=== Task objective ===
Transcribe the listing below line for line, leaving out the pictures.

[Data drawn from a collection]
──────────
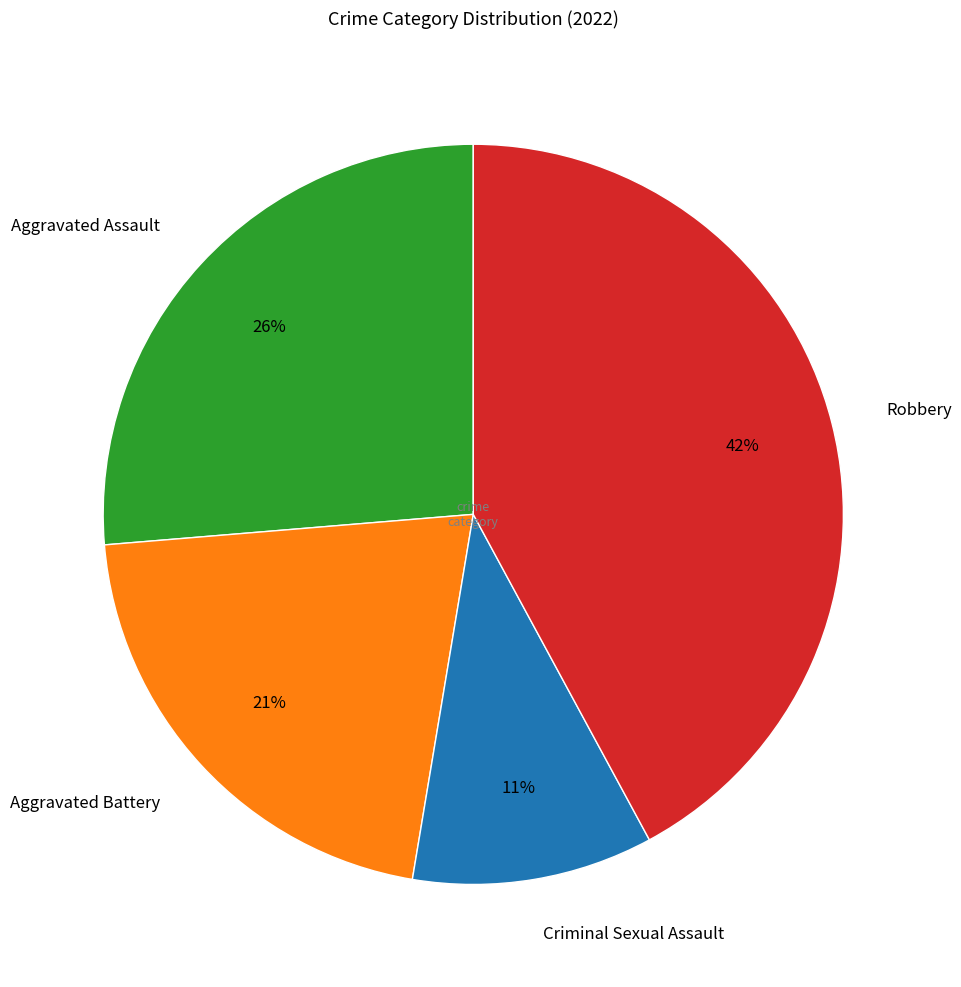

What is the largest slice in the pie chart?

Robbery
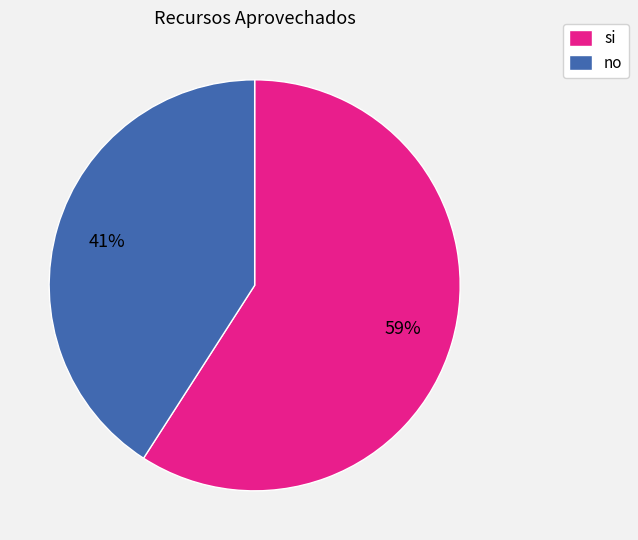

To the nearest percent, what is the difference between the no and si slice percentages?

18%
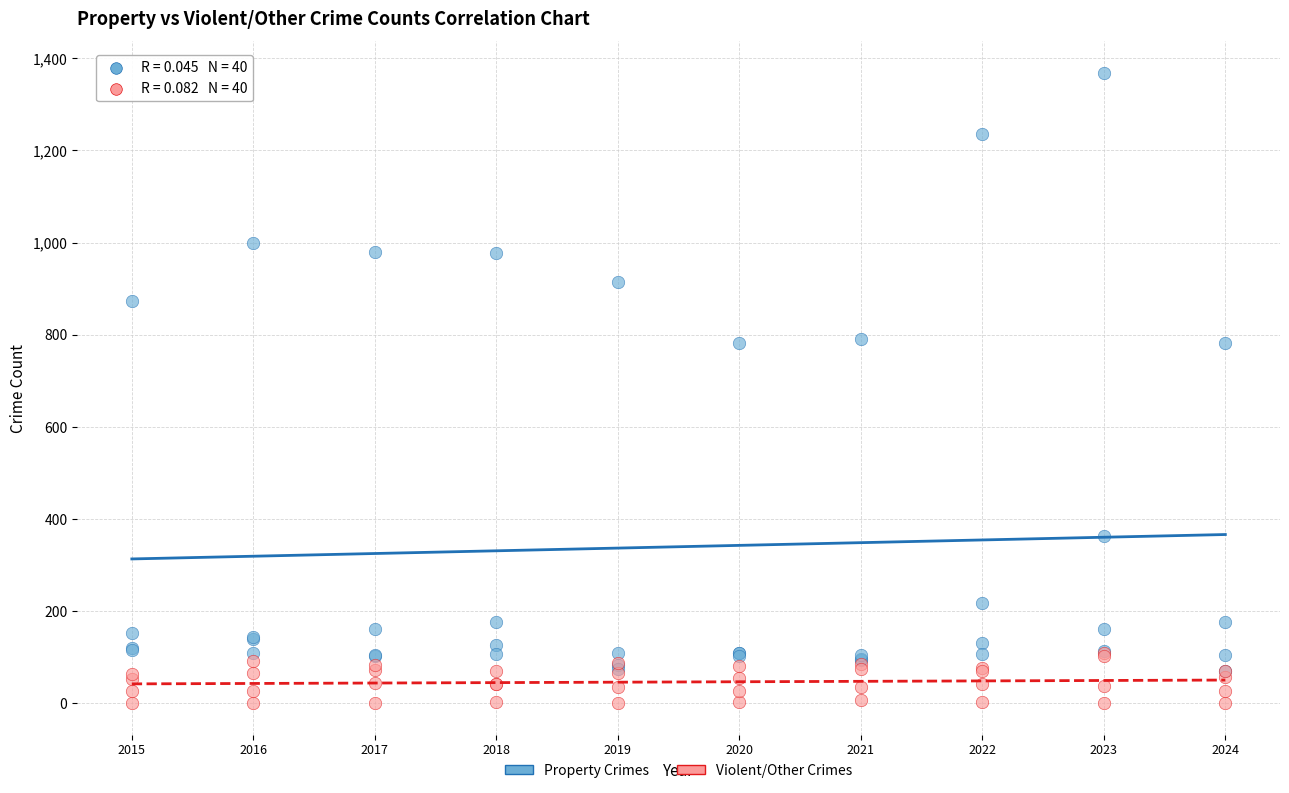

Which series contains the highest Y value?

Property Crimes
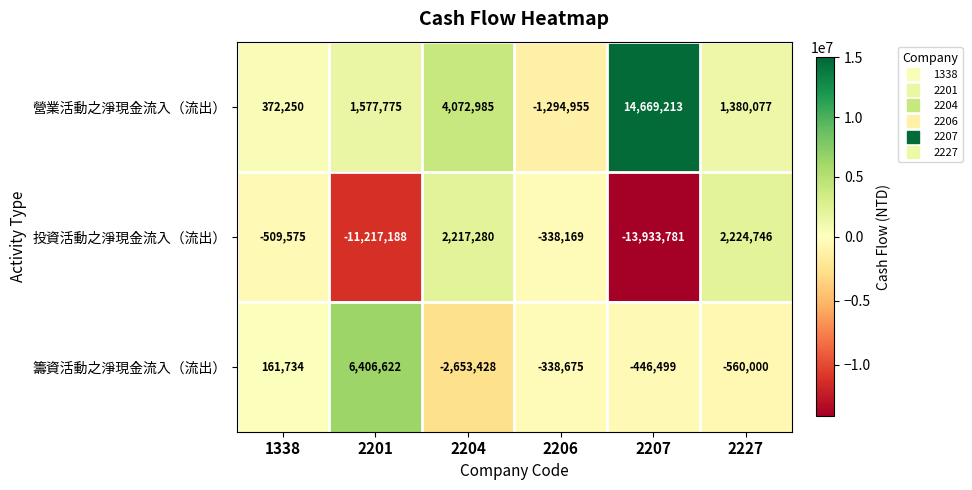

Reading left to right, list all the values displayed in this chart.

營業活動之淨現金流入（流出）: 1338=372250	2201=1577775	2204=4072985	2206=-1294955	2207=14669213	2227=1380077
投資活動之淨現金流入（流出）: 1338=-509575	2201=-11217188	2204=2217280	2206=-338169	2207=-13933781	2227=2224746
籌資活動之淨現金流入（流出）: 1338=161734	2201=6406622	2204=-2653428	2206=-338675	2207=-446499	2227=-560000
──────────
=== Solution for this problem ===
What is the largest slice in the pie chart?

Robbery

To the nearest percent, what is the difference between the no and si slice percentages?

18%

Which series contains the highest Y value?

Property Crimes

Reading left to right, list all the values displayed in this chart.

營業活動之淨現金流入（流出）: 1338=372250	2201=1577775	2204=4072985	2206=-1294955	2207=14669213	2227=1380077
投資活動之淨現金流入（流出）: 1338=-509575	2201=-11217188	2204=2217280	2206=-338169	2207=-13933781	2227=2224746
籌資活動之淨現金流入（流出）: 1338=161734	2201=6406622	2204=-2653428	2206=-338675	2207=-446499	2227=-560000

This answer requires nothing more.